'Catching babies,' black midwives delivered, despite segregation

Anne Cheskey Smith
Special to Black Mountain News
Mary Hayden, 84, with her granddaughter, Mary O. Burnette, about 1942 and two of Hayden's great-grandchildren.

(Editor’s note: Anne Chesky Smith is director of Swannanoa Valley Museum & History Center.)

This is how it was, then, for Mary Stepp Burnette Hayden.

“She used to tell me how she would have to outsmart a catamount that picked up her scent as she walked home through the mountains at night, carrying a chunk of fresh pork, her payment for a new delivery,” Mary O. Burnette said last week of Hayden, her grandmother and a midwife and herbalist renowned in the Valley. 

“She would hear this animal squeal and … she would start pulling off garments. Pull off a bonnet, throw it down and she’d hear that animal stop long enough to tear that up and she’s still running. Then she’d pull off something else, maybe a vest, and then an apron, and then undergarments or even stockings if she needed to and had the time, so she could make it home.”

Often descended from enslaved midwives, midwives in the latter 19th and early 20th centuries were typically African-American women who learned the trade from their mothers. Mary Stepp Burnette Hayden of Black Mountain was no exception.

Born in January 1858 to Hanah Stepp (c. 1832–Nov. 6, 1897) on the Joe Stepp farm in Black Mountain, Mary learned to deliver and care for babies from her mother, who had served as a midwife from a very young age, having been sold to the Stepps from a plantation in Alabama when she was 13.

Though Mary O. Burnette never met Hanah Stepp, she heard stories about her. “My mother said (she) had very black skin, but not African black," Burnette said. "And she had a strange dialect. My grandmother said she was part Native American.”

According to the North Carolina Department of Cultural Resources, in the early to mid-1800s, when Hanah Stepp would have been practicing, slave ownership included directing treatment for sick or injured slaves.  African-American beliefs about the causes of illnesses, however, often differed greatly from the beliefs of white slaveholders and their physicians, who called for treatments that were typically much harsher than the natural remedies favored by enslaved people.

Task to carry out.
Copy the passage of the midwives article from "Anne Cheskey Smith" up to and including "in the Valley.".

Stored data.

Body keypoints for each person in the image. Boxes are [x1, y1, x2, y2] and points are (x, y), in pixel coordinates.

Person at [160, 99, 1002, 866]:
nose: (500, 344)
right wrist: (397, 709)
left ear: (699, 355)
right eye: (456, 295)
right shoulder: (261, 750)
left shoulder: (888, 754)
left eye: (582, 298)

* * *

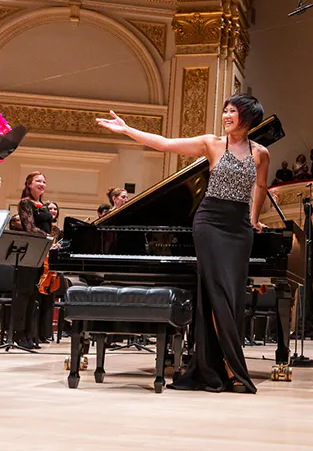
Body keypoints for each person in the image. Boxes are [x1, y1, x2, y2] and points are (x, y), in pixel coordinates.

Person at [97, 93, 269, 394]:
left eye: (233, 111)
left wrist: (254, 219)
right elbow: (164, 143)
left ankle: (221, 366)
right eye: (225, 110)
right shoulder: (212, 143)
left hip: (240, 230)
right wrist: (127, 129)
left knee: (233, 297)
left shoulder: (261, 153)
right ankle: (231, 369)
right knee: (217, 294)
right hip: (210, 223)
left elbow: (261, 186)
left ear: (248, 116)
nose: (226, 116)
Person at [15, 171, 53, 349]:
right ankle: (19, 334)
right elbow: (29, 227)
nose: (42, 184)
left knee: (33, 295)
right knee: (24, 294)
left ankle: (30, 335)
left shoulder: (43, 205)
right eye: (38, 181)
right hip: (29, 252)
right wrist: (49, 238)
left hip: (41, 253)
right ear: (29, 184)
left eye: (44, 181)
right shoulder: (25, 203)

---

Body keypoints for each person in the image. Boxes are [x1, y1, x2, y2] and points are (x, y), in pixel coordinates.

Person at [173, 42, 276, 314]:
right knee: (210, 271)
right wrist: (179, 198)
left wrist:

Response.
Anne Cheskey Smith
Special to Black Mountain News
Mary Hayden, 84, with her granddaughter, Mary O. Burnette, about 1942 and two of Hayden's great-grandchildren.

(Editor’s note: Anne Chesky Smith is director of Swannanoa Valley Museum & History Center.)

This is how it was, then, for Mary Stepp Burnette Hayden.

“She used to tell me how she would have to outsmart a catamount that picked up her scent as she walked home through the mountains at night, carrying a chunk of fresh pork, her payment for a new delivery,” Mary O. Burnette said last week of Hayden, her grandmother and a midwife and herbalist renowned in the Valley.